Given her obesity, her endometrial ablation, and her prior unregulated, unapproved testosterone pellets, avoiding extra estrogenic stimulation to her endometrium is very important, especially given assessing postmenopause bleeding, if it occurs, will be more challenging given the scarring from the endometrial ablation.

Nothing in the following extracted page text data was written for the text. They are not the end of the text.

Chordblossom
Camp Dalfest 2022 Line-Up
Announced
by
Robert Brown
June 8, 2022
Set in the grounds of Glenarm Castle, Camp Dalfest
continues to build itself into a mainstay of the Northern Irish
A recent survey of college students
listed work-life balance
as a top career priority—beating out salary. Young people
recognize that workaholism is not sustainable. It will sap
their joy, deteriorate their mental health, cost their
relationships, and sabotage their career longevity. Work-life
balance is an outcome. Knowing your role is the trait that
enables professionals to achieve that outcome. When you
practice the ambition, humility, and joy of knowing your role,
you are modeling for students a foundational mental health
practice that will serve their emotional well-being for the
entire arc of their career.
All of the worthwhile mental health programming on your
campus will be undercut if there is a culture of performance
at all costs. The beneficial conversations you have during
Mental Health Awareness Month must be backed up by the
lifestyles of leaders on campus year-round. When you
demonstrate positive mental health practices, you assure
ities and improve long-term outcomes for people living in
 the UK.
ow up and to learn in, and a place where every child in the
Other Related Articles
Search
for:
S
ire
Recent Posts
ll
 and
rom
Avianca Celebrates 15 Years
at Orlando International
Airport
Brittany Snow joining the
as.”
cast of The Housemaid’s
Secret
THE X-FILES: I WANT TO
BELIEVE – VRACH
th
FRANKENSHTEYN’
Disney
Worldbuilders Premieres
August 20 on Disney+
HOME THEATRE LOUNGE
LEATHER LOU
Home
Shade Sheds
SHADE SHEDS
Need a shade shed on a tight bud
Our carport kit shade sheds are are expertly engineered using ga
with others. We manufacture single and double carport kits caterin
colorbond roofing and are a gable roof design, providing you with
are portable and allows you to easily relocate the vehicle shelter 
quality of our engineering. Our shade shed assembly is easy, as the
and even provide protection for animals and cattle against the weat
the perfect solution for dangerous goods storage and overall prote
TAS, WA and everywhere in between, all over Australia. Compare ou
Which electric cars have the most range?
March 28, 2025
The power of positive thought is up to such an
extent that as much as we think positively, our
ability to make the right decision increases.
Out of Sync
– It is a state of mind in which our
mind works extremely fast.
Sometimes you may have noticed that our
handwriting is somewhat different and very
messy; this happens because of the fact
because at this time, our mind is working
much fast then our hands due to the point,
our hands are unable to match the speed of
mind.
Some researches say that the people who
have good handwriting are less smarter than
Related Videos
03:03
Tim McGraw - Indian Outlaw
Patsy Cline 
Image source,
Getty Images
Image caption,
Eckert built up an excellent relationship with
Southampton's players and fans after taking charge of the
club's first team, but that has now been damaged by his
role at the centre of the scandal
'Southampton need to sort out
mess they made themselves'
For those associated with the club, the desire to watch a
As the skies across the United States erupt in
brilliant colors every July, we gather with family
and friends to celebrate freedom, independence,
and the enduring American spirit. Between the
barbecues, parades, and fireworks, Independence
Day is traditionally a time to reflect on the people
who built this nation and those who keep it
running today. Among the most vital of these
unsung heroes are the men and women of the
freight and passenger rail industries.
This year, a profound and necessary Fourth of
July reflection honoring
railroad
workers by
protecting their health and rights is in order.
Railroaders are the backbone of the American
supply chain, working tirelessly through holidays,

I also would provide her with easy-to-read information on menopause, perimenopause, female sexual function, and other common midlife concerns and monitor her blood pressure, weight, and symptom response within 3 months.

References

  1. Paramsothy P, Harlow SD, Nan B, et al. Duration of the menopausal transition is longer in women with young age at onset: the multiethnic Study of Women’s Health Across the Nation. Menopause. 2017;24(2): 142-149.
  2. Avis NE, Crawford SL, Greendale G, et al; Study of Women’s Health Across the Nation. Duration of menopausal vasomotor symptoms over the menopause transition. JAMA Intern Med. 2015;175(4):531-539.
  3. Hirsch HD, Shih E, Thacker HL. ERAAs for menopause treatment: welcome the “designer estrogens.” Cleve Clin J Med. 2017;84(6):463-470.
  4. Thacker HL. Taking sides: should ob/gyns prescribe flibanserin for their patients? Contemporary OB/GYN. August 2016:24-36.
  5. Labrie F, Archer D, Bouchard C, et al. Effect of intravaginal dehydroepiandrosterone (Prasterone) on libido and sexual dysfunction in postmenopausal women. Menopause. 2009;16(5):923-931.